Joseph Harris, born in Columbus, Georgia, USA, in 1940. Ph.D. from Harvard University, Cambridge. Francis Lee Higginson Professor of English Literature and Professor of Folklore at Harvard University, Cambridge.
Fellow (1 September 2005 – 30 June 2006)
EARLY GERMANIC ELEGY: AN ESSAY IN PARA-LITERARY HISTORY
The present working title of my overarching NIAS project is ‘Æfter: elegiac poetry of the Germanic early middle ages.’ The project attempts to make literary historical connections among the manifestations of ‘elegy’ in Old Norse literature (heroic elegies and related materials in the Poetic Edda and Eddica minora; the funeral poetry of erfikvæ>i; elegiac elements in skaldic poetry; runic memorials such as the Rök Stone), Old English literature (the OE elegies of the Exeter Book and elsewhere, especially in Beowulf), a few continental traces (Hildebrandslied) and early Latin references to ritual lamentation. But at least equally important are the literary and comparative connections to ‘elegy’ in folk and high culture from all ages. Progress during my NIAS year has mainly been on prolegomena to the book.
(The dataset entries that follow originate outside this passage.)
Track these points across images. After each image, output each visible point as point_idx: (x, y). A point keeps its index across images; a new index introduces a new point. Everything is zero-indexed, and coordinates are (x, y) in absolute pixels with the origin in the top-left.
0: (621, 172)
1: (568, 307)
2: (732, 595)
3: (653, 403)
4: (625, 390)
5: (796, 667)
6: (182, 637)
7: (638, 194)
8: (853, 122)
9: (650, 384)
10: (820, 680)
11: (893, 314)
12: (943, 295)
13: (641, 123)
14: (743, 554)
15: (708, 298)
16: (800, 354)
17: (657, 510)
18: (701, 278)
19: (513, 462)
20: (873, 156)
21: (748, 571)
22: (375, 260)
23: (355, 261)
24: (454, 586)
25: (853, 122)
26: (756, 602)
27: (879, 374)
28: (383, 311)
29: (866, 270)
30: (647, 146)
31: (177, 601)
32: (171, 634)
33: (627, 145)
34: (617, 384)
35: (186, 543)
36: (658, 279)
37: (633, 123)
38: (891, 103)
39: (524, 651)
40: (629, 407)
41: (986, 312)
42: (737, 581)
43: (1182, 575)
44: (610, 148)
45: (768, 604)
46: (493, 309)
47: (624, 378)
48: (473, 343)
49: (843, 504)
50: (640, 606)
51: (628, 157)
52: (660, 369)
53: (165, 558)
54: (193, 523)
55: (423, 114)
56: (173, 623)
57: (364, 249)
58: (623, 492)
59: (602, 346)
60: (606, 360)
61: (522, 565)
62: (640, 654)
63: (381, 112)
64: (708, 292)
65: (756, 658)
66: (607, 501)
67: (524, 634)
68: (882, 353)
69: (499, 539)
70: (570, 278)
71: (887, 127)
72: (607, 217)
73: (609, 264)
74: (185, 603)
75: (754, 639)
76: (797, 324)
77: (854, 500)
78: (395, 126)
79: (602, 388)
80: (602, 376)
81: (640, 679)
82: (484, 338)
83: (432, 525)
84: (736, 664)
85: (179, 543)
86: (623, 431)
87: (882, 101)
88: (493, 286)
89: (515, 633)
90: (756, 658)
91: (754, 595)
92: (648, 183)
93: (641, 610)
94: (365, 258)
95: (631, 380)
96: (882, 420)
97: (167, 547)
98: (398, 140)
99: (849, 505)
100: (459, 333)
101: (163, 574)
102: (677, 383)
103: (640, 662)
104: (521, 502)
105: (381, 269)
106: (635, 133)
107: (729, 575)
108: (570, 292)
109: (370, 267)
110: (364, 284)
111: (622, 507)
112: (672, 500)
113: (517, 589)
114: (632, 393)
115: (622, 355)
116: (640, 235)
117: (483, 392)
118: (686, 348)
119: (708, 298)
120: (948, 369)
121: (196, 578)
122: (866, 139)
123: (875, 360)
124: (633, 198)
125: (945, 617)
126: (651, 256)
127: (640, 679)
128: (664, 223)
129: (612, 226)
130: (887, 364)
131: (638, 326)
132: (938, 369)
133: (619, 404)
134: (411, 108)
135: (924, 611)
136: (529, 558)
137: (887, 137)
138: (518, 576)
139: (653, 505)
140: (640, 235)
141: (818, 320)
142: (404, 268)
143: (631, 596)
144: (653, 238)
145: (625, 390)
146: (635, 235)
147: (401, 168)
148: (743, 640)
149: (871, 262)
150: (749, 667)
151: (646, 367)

I completed two articles (together c. 170 pages) on the famous Rök inscription and placed them in peer-reviewed publication venues; I believe these articles will constitute a new standard interpretation. I generated a new but unfinished article on a digression in Beowulf in the context of elegy and heroic poetry; I believe the new view of this part of Beowulf will be provocative. A considerable amount of work on other prolegomena (most of them literally Vorstudien to the elegy project) was accomplished, even if only part of it leads directly to publication (last stages of three ‘forthcoming’ articles; fresh attempts on two older projects). Finally, I gave six invited lectures (Austria; Cambridge, England; Gothenburg; Copenhagen; Zurich; Basel), lectured to a class (Leiden), and taught two seminars (Leiden; Basel).